■ **Your instructions**
Answer these questions about the email thread below, one line each:
(a) Which section of the design doc does Piotr Findeisen quote?
(b) Which project does Fokko say he is coming from?
(c) According to Ryan Blue, the draft spec enumerates the possible function inputs rather than allowing what two things?

■ **Passage**
Coming from PyIceberg, I have concerns as this proposal focuses on
SQL-based engines, while Python-based systems often work with data frames.
Adding imperative languages like Python would make this proposal more
inclusive.

Kind regards,
Fokko



Op do 8 aug 2024 om 10:27 schreef Piotr Findeisen <piotr.findei...@gmail.com
>:

> Hi,
>
> Walaa, thanks for asking!
> In the design doc linked before  in this thread [1] i read
> "Without a common standard, the UDFs are hard to share among different
> engines."
> ("Background and Motivation" section).
> I agree with this statement. I don't fully understand yet how the proposed
> design addresses shareability between the engines though.
> I would use some help to understand this better.
>
> Best
> Piotr
>
>
>
> [1] SQL User-Defined Function Spec
> https://docs.google.com/document/d/1BDvOfhrH0ZQiQv9eLBqeAu8k8Vjfmeql9VzIiW1F0vc
>
> On Wed, 7 Aug 2024 at 21:14, Walaa Eldin Moustafa <wa.moust...@gmail.com>
> wrote:
>
>> Piotr, what do you mean by making user-created functions shareable
>> between engines? Do you mean UDFs written in imperative code?
>>
>> On Wed, Aug 7, 2024 at 12:00 PM Piotr Findeisen
>> <piotr.findei...@gmail.com> wrote:
>> >
>> > Hi,
>> >
>> > Thank you Ajantha for creating this thread. The Iceberg UDFs are an
>> interesting idea!
>> > Is there a plan to make the user-created functions sharable between the
>> engines?
>> > If so, how would a CREATE FUNCTION statement look like in e..g Spark or
>> Trino?
>> >
>> > Meanwhile, added a few comments in the doc.
>> >
>> > Best
>> > Piotr
>> >
>> >
>> > On Thu, 1 Aug 2024 at 20:50, Ryan Blue <b...@databricks.com.invalid>
>> wrote:
>> >>
>> >> I just looked through the proposal and added comments. I think it
>> would be helpful to also have a design doc that covers the choices from the
>> draft spec. For instance, the choice to enumerate all possible function
>> input struts rather than allowing generics and varargs.
>> >>
>> >> Here’s a quick summary of my feedback:
>> >>
>> >> I think that the choice to enumerate function signatures is limiting.
>> It would be nice to see a discussion of the trade-offs and a rationale for
>> the choice. I think it would also be very helpful to have a few
>> representative use cases for this included in the doc. That way the
>> proposal can demonstrate that it solves those use cases with reasonable
>> trade-offs.

■ **Data section**
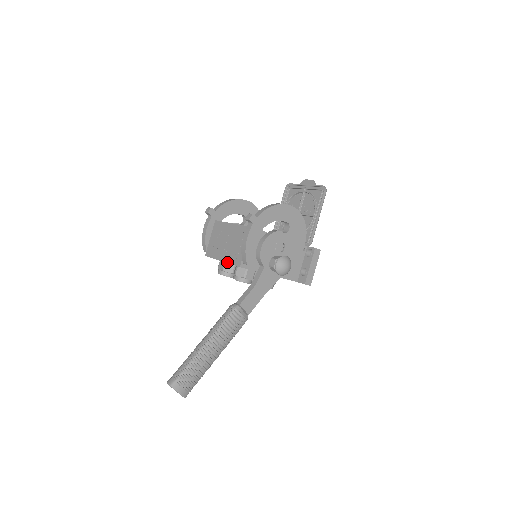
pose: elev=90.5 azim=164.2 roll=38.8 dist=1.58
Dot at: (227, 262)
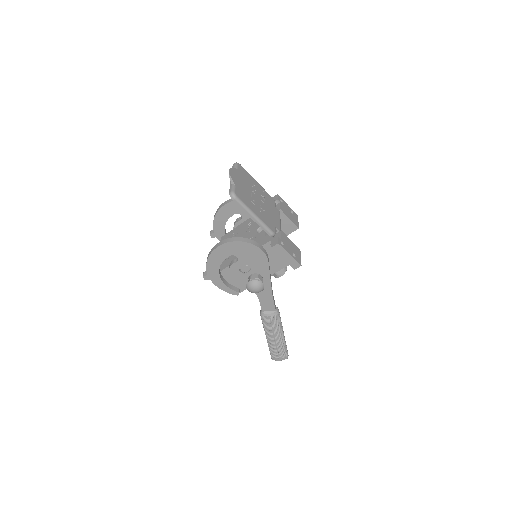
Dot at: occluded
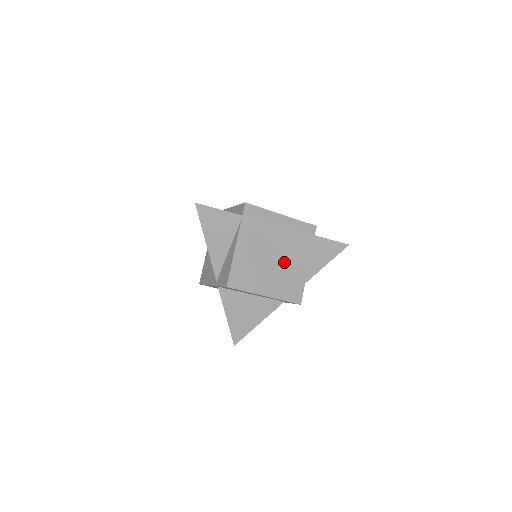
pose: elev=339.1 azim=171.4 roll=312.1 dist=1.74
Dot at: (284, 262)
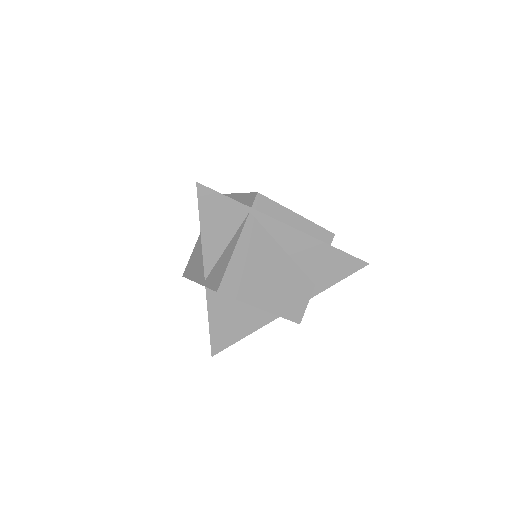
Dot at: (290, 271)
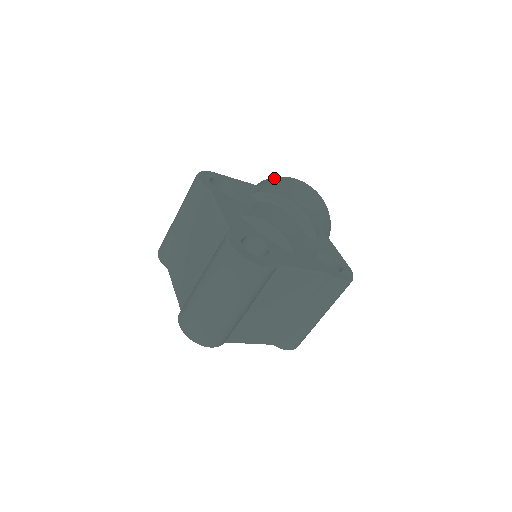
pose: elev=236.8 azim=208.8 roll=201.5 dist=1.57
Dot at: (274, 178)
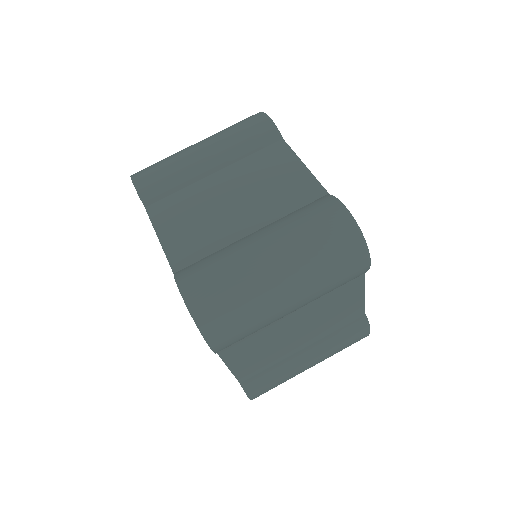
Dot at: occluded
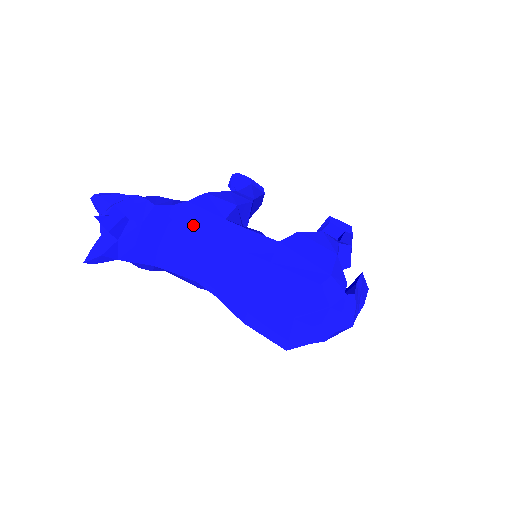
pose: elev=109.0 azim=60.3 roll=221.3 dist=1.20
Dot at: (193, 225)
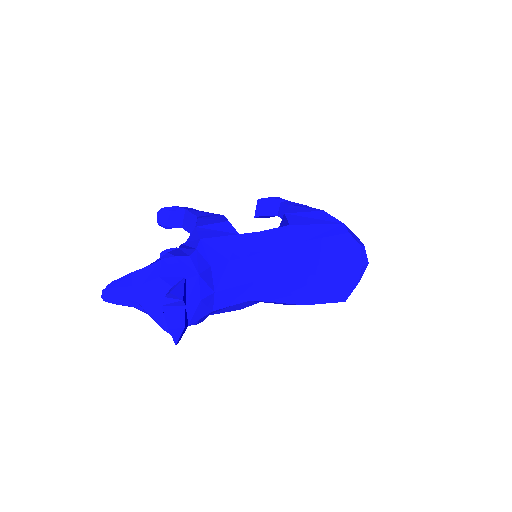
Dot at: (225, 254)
==
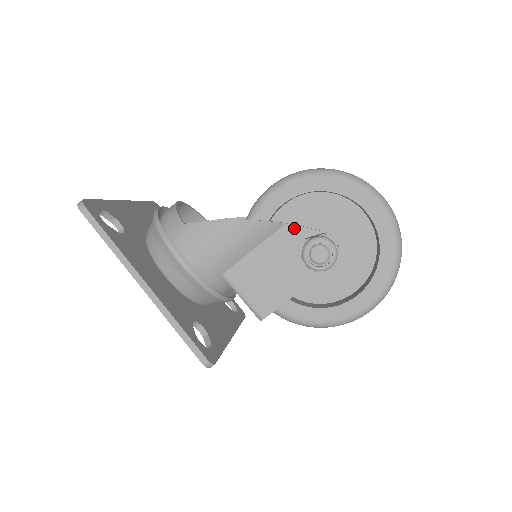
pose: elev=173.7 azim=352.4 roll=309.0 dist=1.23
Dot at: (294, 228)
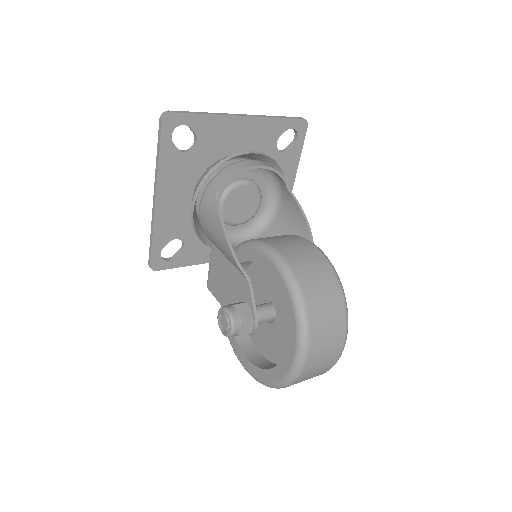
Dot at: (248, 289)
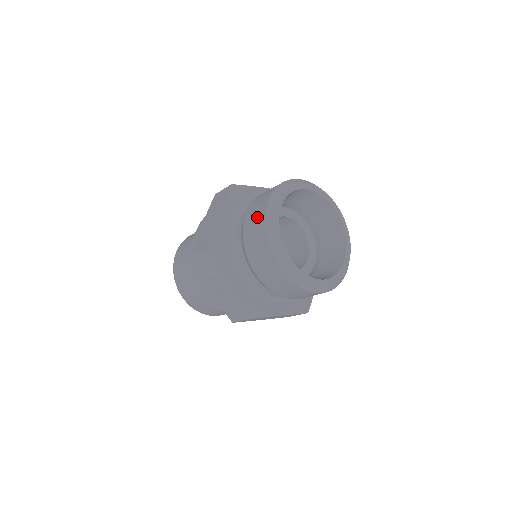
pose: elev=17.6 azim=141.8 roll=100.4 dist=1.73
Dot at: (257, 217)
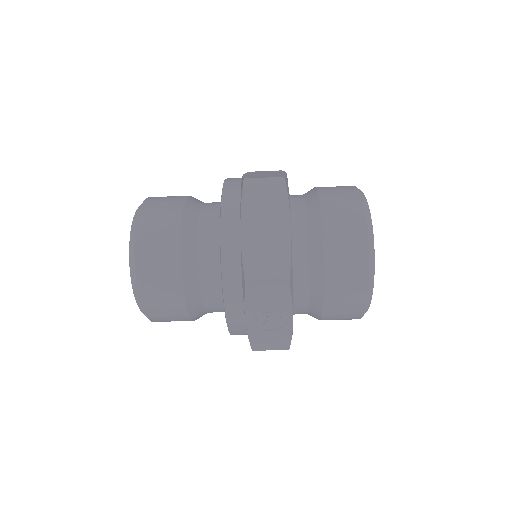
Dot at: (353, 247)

■ **Final answer**
(a) The "Background and Motivation" section.
(b) PyIceberg.
(c) Generics and varargs.